▶ Exercise goal
Each line starting at the one that contains "Delivery & shipment" and ending at the one that contains "and acknowledge" must be returned exactly, and the rest of the listing is left out.

▶ Task inputs
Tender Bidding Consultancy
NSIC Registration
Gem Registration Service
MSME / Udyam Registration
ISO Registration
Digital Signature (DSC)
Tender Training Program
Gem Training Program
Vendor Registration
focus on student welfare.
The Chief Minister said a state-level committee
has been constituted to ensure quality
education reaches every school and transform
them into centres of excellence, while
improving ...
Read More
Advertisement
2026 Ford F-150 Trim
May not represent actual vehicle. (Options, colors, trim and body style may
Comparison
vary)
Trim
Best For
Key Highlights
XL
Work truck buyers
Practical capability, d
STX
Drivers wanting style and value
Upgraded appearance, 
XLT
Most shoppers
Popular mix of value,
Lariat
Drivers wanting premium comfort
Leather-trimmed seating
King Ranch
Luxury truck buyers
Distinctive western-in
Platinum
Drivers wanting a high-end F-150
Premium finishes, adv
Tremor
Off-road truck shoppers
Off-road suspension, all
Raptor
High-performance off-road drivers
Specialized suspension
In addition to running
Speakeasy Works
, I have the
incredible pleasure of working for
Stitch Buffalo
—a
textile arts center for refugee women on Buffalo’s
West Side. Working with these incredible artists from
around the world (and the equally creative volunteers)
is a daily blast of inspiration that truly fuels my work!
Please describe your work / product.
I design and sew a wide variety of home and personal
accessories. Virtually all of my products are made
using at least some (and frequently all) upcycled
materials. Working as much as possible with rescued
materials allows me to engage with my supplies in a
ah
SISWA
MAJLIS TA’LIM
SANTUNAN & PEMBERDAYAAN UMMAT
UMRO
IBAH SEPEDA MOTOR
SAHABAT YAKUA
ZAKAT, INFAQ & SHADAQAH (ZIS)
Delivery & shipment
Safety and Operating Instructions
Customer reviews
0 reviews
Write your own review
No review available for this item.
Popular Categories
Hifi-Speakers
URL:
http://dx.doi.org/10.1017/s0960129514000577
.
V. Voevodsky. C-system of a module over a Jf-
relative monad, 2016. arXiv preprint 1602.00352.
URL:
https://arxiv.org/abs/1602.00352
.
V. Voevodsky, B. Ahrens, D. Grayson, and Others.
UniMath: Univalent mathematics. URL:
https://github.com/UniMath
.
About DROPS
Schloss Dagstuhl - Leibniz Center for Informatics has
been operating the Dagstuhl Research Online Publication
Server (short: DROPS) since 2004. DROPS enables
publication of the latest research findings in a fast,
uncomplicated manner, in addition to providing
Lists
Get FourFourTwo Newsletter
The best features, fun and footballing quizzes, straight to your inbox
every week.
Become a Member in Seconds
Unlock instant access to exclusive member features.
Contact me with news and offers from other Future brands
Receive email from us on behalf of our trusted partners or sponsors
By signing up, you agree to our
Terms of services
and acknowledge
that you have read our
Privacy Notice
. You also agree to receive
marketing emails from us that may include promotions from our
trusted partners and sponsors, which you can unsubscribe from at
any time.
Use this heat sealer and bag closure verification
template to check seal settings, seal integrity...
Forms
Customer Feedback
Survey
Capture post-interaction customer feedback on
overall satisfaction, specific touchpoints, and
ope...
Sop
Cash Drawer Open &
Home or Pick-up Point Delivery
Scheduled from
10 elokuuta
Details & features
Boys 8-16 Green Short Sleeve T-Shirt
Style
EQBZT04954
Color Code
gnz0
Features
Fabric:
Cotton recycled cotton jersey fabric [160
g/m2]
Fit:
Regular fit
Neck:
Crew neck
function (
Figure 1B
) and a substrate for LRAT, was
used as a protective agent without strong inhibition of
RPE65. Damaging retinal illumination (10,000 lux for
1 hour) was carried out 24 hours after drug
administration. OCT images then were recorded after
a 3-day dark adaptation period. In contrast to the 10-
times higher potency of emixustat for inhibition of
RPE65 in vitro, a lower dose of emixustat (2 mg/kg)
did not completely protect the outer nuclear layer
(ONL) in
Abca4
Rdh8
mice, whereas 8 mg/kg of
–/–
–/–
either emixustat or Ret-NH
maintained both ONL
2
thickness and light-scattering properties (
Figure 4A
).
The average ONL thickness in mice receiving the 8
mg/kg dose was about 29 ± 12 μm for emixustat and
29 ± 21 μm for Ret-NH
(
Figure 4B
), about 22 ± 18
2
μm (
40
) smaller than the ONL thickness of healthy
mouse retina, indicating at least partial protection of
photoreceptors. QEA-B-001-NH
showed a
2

▶ Solution to this problem
Delivery & shipment
Safety and Operating Instructions
Customer reviews
0 reviews
Write your own review
No review available for this item.
Popular Categories
Hifi-Speakers
URL:
http://dx.doi.org/10.1017/s0960129514000577
.
V. Voevodsky. C-system of a module over a Jf-
relative monad, 2016. arXiv preprint 1602.00352.
URL:
https://arxiv.org/abs/1602.00352
.
V. Voevodsky, B. Ahrens, D. Grayson, and Others.
UniMath: Univalent mathematics. URL:
https://github.com/UniMath
.
About DROPS
Schloss Dagstuhl - Leibniz Center for Informatics has
been operating the Dagstuhl Research Online Publication
Server (short: DROPS) since 2004. DROPS enables
publication of the latest research findings in a fast,
uncomplicated manner, in addition to providing
Lists
Get FourFourTwo Newsletter
The best features, fun and footballing quizzes, straight to your inbox
every week.
Become a Member in Seconds
Unlock instant access to exclusive member features.
Contact me with news and offers from other Future brands
Receive email from us on behalf of our trusted partners or sponsors
By signing up, you agree to our
Terms of services
and acknowledge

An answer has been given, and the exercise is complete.